Reproduce the blog post below on the history of fossil fuel consumption in full, word for word.

— Begin Extracted text —

Seeking a future free of fossil fuels: why the past matters

This latest blog comes from Simon Pirani, who recently gave a seminar at the College on the quest for a fossil-fuel free future. You can also download a copy of his slides as a PDF.

How did we get into this mess? The world economy wolfs down fossil fuels at more than four times the rate it did in the mid-twentieth century. Since the world’s governments gathered at the Rio conference in 1992, and acknowledged the need to cut fossil fuel use, it has risen by more than 60 per cent.

To make the transition away from fossil fuels, an understanding of the historical drivers of this consumption growth is vital.

Welcodme to the fabulous anthropocene era

The broader context is the Anthropocene epoch that earth systems scientists have concluded we live in, in which human activity impacts the natural world at as great a scale as big natural forces. There has been a “great acceleration” of these impacts since the mid twentieth century; fossil fuel use and the greenhouse gas emissions it causes is central to this.

Consumption of commercially traded energy, 1965-2014
Consumption of commercially traded energy, 1965-2014

But fossil fuels are not consumed by an undifferentiated humanity. They are consumed by people living in specific social and economic relations with each other: predominantly, in the late 20th century capitalist economy. That economy’s expansion is the framework within which fuel consumption has grown. The technological systems that are the largest fuel consumers – electricity systems, urban transport systems and built environments, military systems, and so on – are controlled by small groups of people, in the context of broader relations of wealth and power.

Moreover, most fossil fuels are consumed in the labour process broadly defined, i.e. in the production of agricultural and industrial goods and services, construction, and so on. A relatively small portion of fossil fuel use is attributable to individuals at household level, overwhelmingly in the rich world.

In researching fossil fuel consumption history for a recent book, I took changes in the big technological systems, and the way they are embedded in social and economic systems, as the starting point.

— End Extracted text —
— Begin Dataset records —

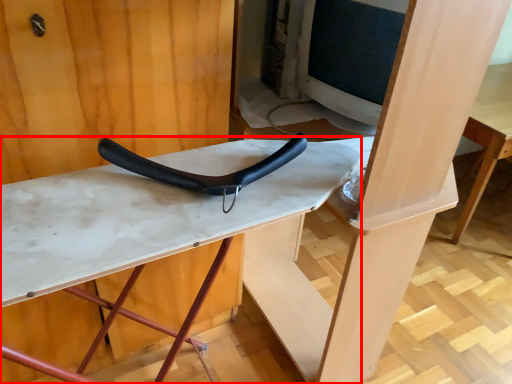
Question: Where is table (annotated by the red box) located in relation to handle in the image?

Choices:
 (A) left
 (B) right

Answer: (A)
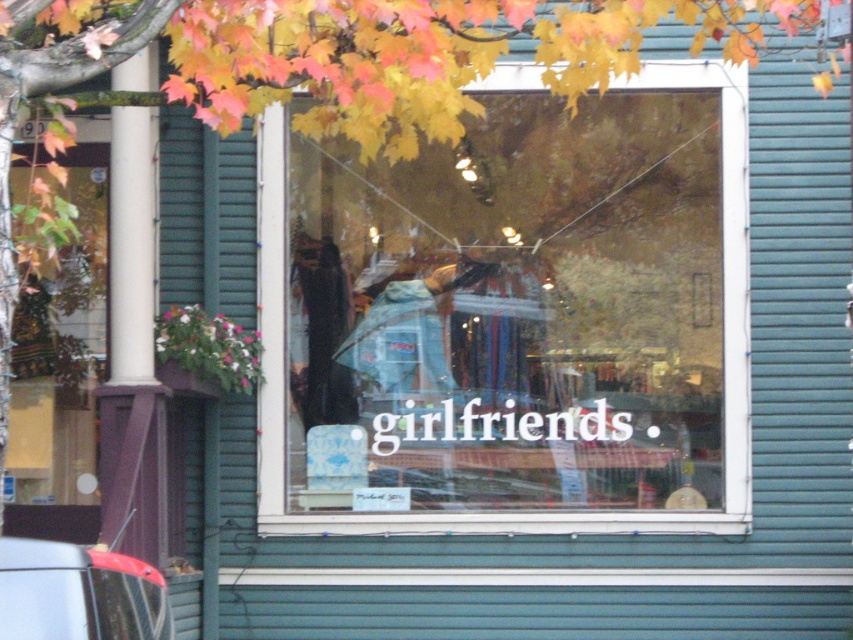
Question: Which point is farther to the camera?

Choices:
 (A) transparent glass window at center
 (B) metallic gray car at lower left

Answer: (A)

Question: Does transparent glass window at center appear under metallic gray car at lower left?

Choices:
 (A) no
 (B) yes

Answer: (A)

Question: Is transparent glass window at center smaller than metallic gray car at lower left?

Choices:
 (A) no
 (B) yes

Answer: (A)

Question: Is transparent glass window at center wider than metallic gray car at lower left?

Choices:
 (A) yes
 (B) no

Answer: (A)

Question: Which point is farther to the camera?

Choices:
 (A) metallic gray car at lower left
 (B) transparent glass window at center

Answer: (B)

Question: Which object is farther from the camera taking this photo?

Choices:
 (A) metallic gray car at lower left
 (B) transparent glass window at center

Answer: (B)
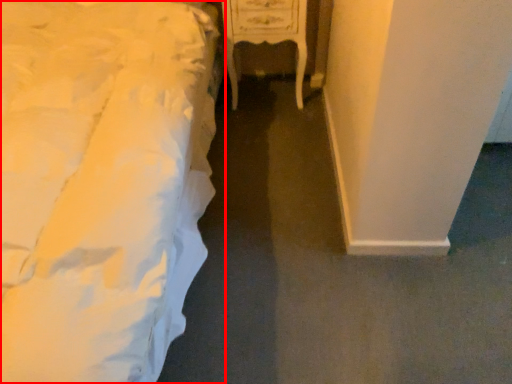
Question: From the image's perspective, what is the correct spatial positioning of bed (annotated by the red box) in reference to furniture?

Choices:
 (A) above
 (B) below

Answer: (B)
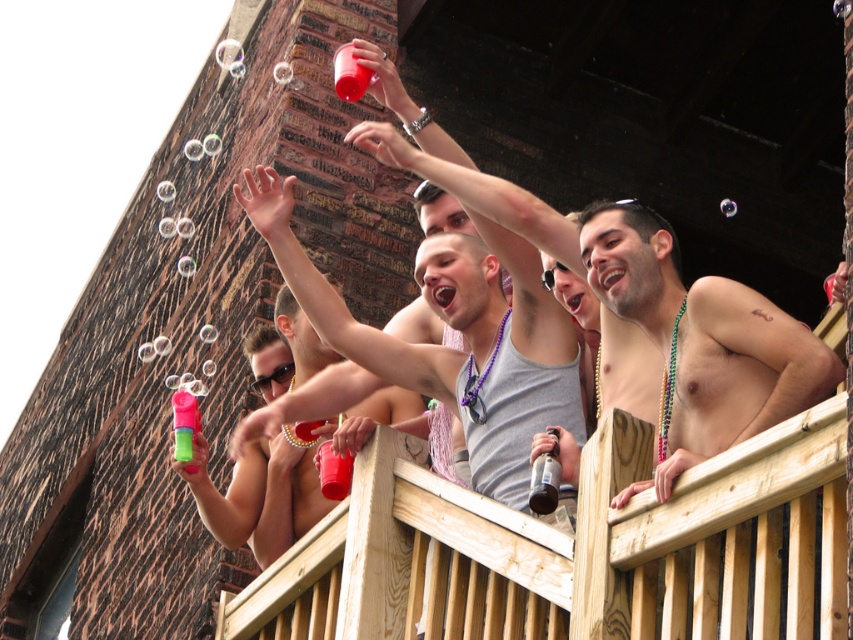
You are a photographer standing at the base of the balcony. You want to take a photo that includes both the shiny metallic can at center and the shiny skin at upper right. Given that your camera has a maximum zoom range that can capture objects up to 30 inches apart, will you be able to fit both objects in the same frame without moving closer?

The shiny metallic can at center and shiny skin at upper right are 34.36 inches apart from each other. Since the distance between them exceeds the camera maximum zoom range of 30 inches, you will not be able to fit both objects in the same frame without moving closer.

You are standing in front of the balcony where the men are gathered. There are two points marked on the balcony floor, one at coordinates point (445, 401) and the other at point (187, 426). Which point is closer to you?

Point (445, 401) is closer to the viewer than point (187, 426).

You are a photographer trying to capture the scene from the balcony. You notice the shiny metallic can at center and the shiny skin at upper right. Which object should you focus on first if you want to photograph the one closer to the left side of your frame?

The shiny metallic can at center is to the left of shiny skin at upper right, so you should focus on the shiny metallic can at center first since it is closer to the left side of your frame.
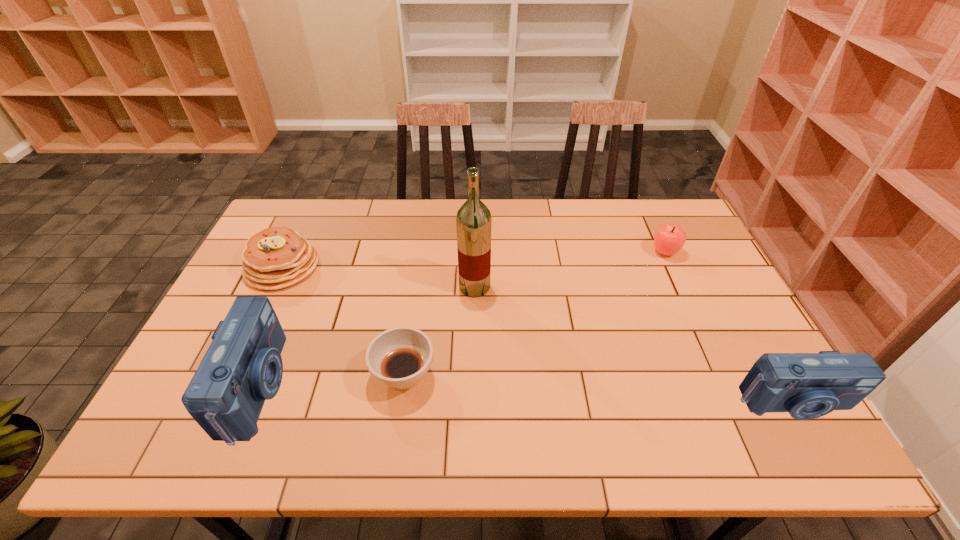
This screenshot has width=960, height=540. Find the location of `the second tallest object`. the second tallest object is located at coordinates (243, 367).

Where is `the taller camera`? the taller camera is located at coordinates (243, 367).

The image size is (960, 540). I want to click on the shorter camera, so click(807, 385).

This screenshot has width=960, height=540. In order to click on the fourth shortest object in this screenshot , I will do [x=807, y=385].

Where is `apple`? Image resolution: width=960 pixels, height=540 pixels. apple is located at coordinates (668, 239).

Locate an element on the screen. The width and height of the screenshot is (960, 540). liquor is located at coordinates (473, 221).

At what (x,y) coordinates should I click in order to perform the action: click on the tallest object. Please return your answer as a coordinate pair (x, y). This screenshot has height=540, width=960. Looking at the image, I should click on (473, 221).

Where is `pancake`? This screenshot has width=960, height=540. pancake is located at coordinates (277, 257).

The image size is (960, 540). Identify the location of the shortest object. (399, 357).

Where is `the fourth object from right to left`? The image size is (960, 540). the fourth object from right to left is located at coordinates (399, 357).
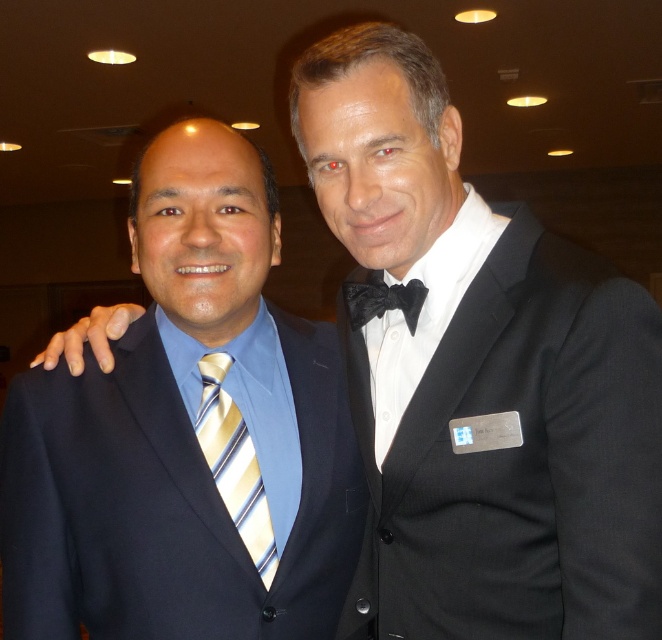
Question: Which of the following is the closest to the observer?

Choices:
 (A) (46, 624)
 (B) (252, 513)
 (C) (638, 426)
 (D) (383, 305)

Answer: (C)

Question: Does black satin bow tie at right appear on the left side of yellow striped tie at left?

Choices:
 (A) yes
 (B) no

Answer: (B)

Question: Which object appears closest to the camera in this image?

Choices:
 (A) yellow striped tie at left
 (B) navy blue suit at left
 (C) black satin bow tie at center

Answer: (B)

Question: Can you confirm if navy blue suit at left is positioned above black satin bow tie at center?

Choices:
 (A) yes
 (B) no

Answer: (B)

Question: Which object appears closest to the camera in this image?

Choices:
 (A) navy blue suit at left
 (B) black satin bow tie at center
 (C) black satin bow tie at right

Answer: (C)

Question: Can you confirm if yellow striped tie at left is positioned below black satin bow tie at center?

Choices:
 (A) no
 (B) yes

Answer: (B)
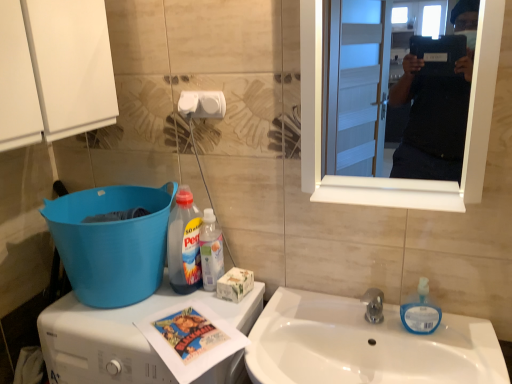
You are a GUI agent. You are given a task and a screenshot of the screen. Output one action in this format:
    pyautogui.click(x=<x>, y=<y>)
    Task: Click on the free location above white plastic washing machine at lower left (from a real-world perspective)
    
    Given the screenshot: What is the action you would take?
    pyautogui.click(x=149, y=312)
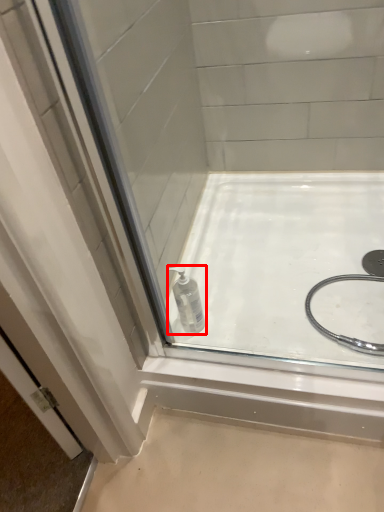
Question: In this image, where is bottle (annotated by the red box) located relative to bath?

Choices:
 (A) right
 (B) left

Answer: (B)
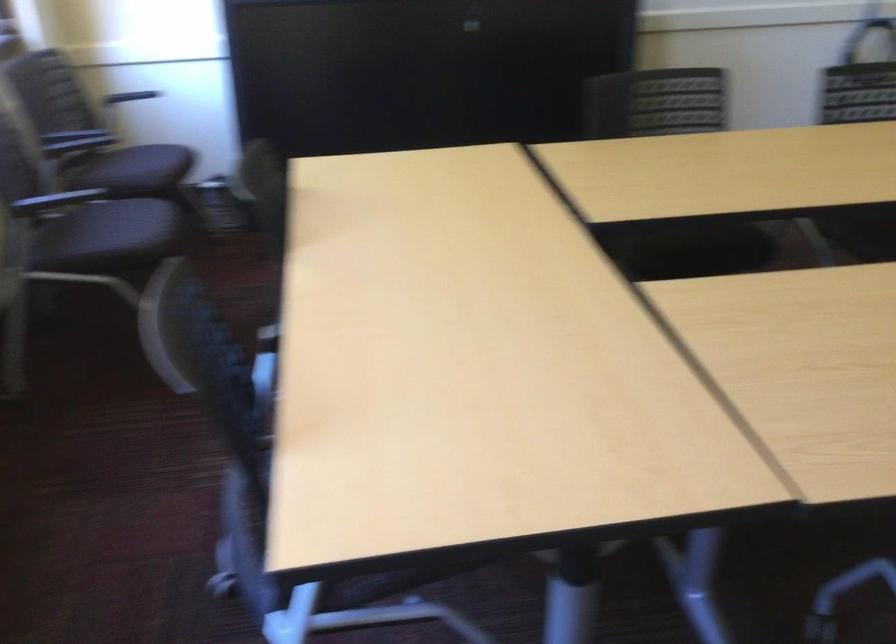
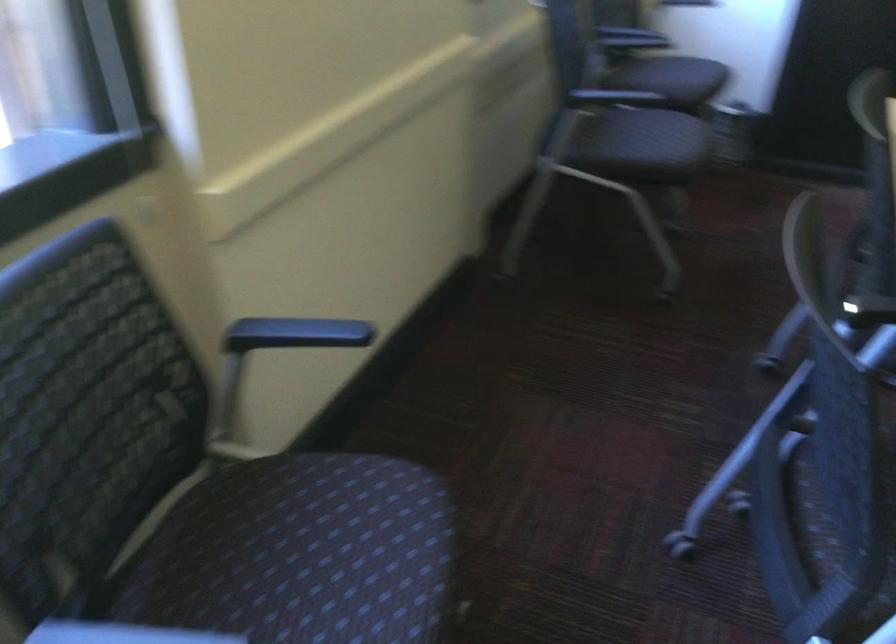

— End Dataset records —

Task response -
Seeking a future free of fossil fuels: why the past matters

This latest blog comes from Simon Pirani, who recently gave a seminar at the College on the quest for a fossil-fuel free future. You can also download a copy of his slides as a PDF.

How did we get into this mess? The world economy wolfs down fossil fuels at more than four times the rate it did in the mid-twentieth century. Since the world’s governments gathered at the Rio conference in 1992, and acknowledged the need to cut fossil fuel use, it has risen by more than 60 per cent.

To make the transition away from fossil fuels, an understanding of the historical drivers of this consumption growth is vital.

Welcodme to the fabulous anthropocene era

The broader context is the Anthropocene epoch that earth systems scientists have concluded we live in, in which human activity impacts the natural world at as great a scale as big natural forces. There has been a “great acceleration” of these impacts since the mid twentieth century; fossil fuel use and the greenhouse gas emissions it causes is central to this.

Consumption of commercially traded energy, 1965-2014
Consumption of commercially traded energy, 1965-2014

But fossil fuels are not consumed by an undifferentiated humanity. They are consumed by people living in specific social and economic relations with each other: predominantly, in the late 20th century capitalist economy. That economy’s expansion is the framework within which fuel consumption has grown. The technological systems that are the largest fuel consumers – electricity systems, urban transport systems and built environments, military systems, and so on – are controlled by small groups of people, in the context of broader relations of wealth and power.

Moreover, most fossil fuels are consumed in the labour process broadly defined, i.e. in the production of agricultural and industrial goods and services, construction, and so on. A relatively small portion of fossil fuel use is attributable to individuals at household level, overwhelmingly in the rich world.

In researching fossil fuel consumption history for a recent book, I took changes in the big technological systems, and the way they are embedded in social and economic systems, as the starting point.